Отбросив в сторону свое извечное ведро и стряхнув в него перчатки, насквозь пропитавшиеся хлорамином, я буквально отпихнула от каталки существо в зеленой хирургической робе. Девица обиженно захлопала обильно накрашенными ресницами и что-то нечленораздельно пискнула – но мне уже было не до ее испорченного навек реноме. Одной рукой я перехватила пакет с жидкостью, которая была призвана заменить с каждой секундой утекающую из раненого кровь, а другой умудрилась подправить на место внутривенный катетер, который эта недоучка чуть не выдрала.
Два санитара и теперь уже я одной слаженной упряжкой мчались по коридору к заветной двери реанимации – когда я поняла, что уже поздно. Мы его не довезли. Он, державшийся на волоске, наверное, несколько суток, не дотянул до возможного спасения каких-то несчастных трех минут. Три минуты, которые улетучиваются неизвестно куда, когда ты пьешь кофе, рассеянно болтая ложечкой в чашке, или сидишь в парке, наблюдая, как толкутся и курлычут на весенних тропинках голуби; три минуты – бесцельно потраченные на треп или на сигарету на крыльце института… У него в жизни уже никогда не будет этих трех заветных минут, которые можно израсходовать на что угодно. Этот парень уже не потратит трех минут, чтобы обнять и поцеловать девушку, – потому что он очень устал. Он боролся до последнего – но не отыграл у войны всего три очка.
Я видела все – и последнее трепетание жизни под веками, слышала его последний, хриплый вдох. Все было, как в учебнике, – терминальное состояние завершилось клинической смертью. Его сердце остановилось. Но меня было уже не остановить. К черту учебники! Не дав двоим рядом со мной опомниться, я сделала последний рывок, который не смог сделать тот, чью кровь – вернее остатки крови – сердце уже не качало. Но мозг… Его мозг был еще жив! Он не умер и не умрет еще какое-то краткое время, питаясь запасом кислорода в клетках… Я не стала раздумывать дальше – передо мной и тем, кого почему-то непременно нужно было достать, вернуть с той дороги, откуда обычно уже нет возврата, с грохотом распахнулась последняя, заветная дверь.

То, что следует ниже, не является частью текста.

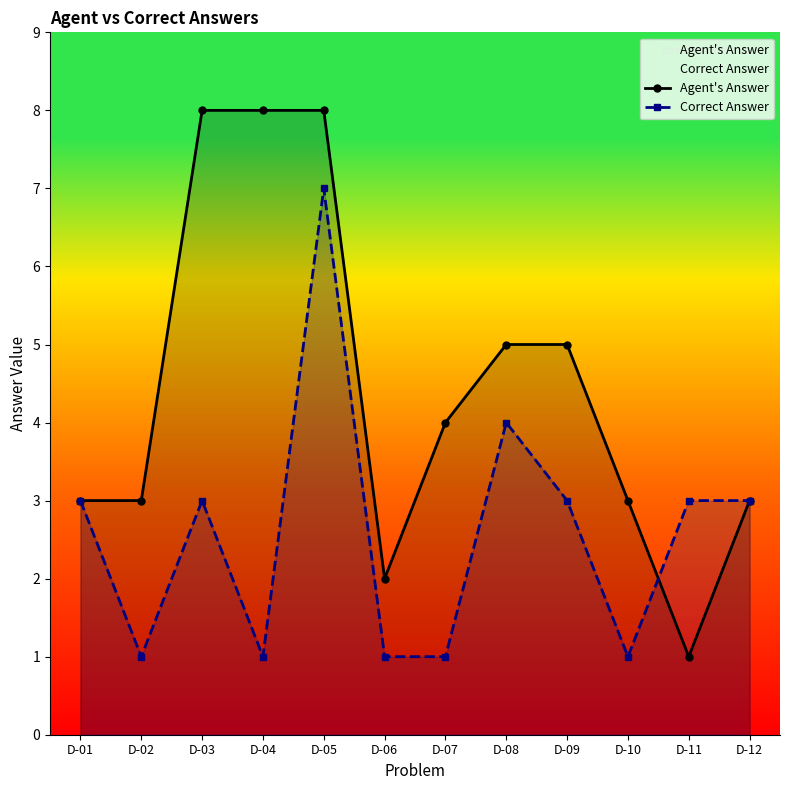

Which series ends up on top after the final intersection of Correct Answer and Agent's Answer?

Correct Answer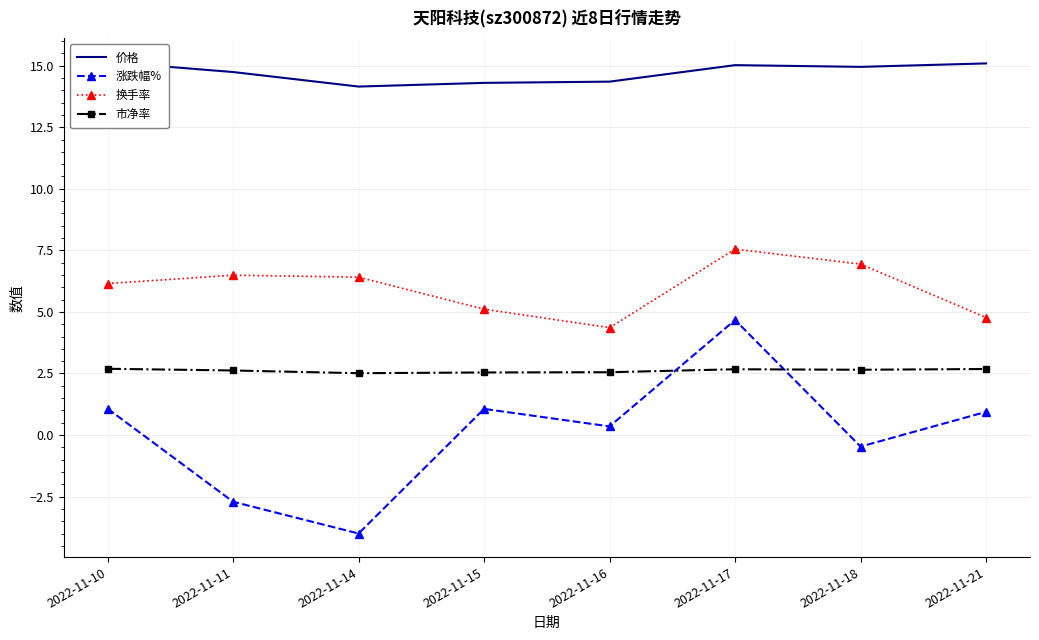

At which category does 换手率 reach its first local valley?

2022-11-16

– На раз-два-три перекладываем!! – заорала я.
Реанимационная бригада, похоже, нисколько не удивилась моему появлению – или же они видали здесь и не такие виды?
– Заряжаю, три тысячи, – деловито сказал кто-то рядом, и я скомандовала так, как будто вела беглый артиллерийский огонь:
– Разряд!
– Заряжаю, пять тысяч.
– Еще разряд!
– Есть. Бьется.
– Дышит самостоятельно! Давление шестьдесят на сорок!
Господи, это были голоса ангелов: и «есть, бьется» и «давление шестьдесят на сорок». Я сама едва дышала, как будто это у меня было шестьдесят на сорок, – ничего, нормально, даже у живых такое бывает! Что это я мелю – он и есть живой, он не умер, он смог, он вернулся! И теперь он будет жить долго! Очень долго!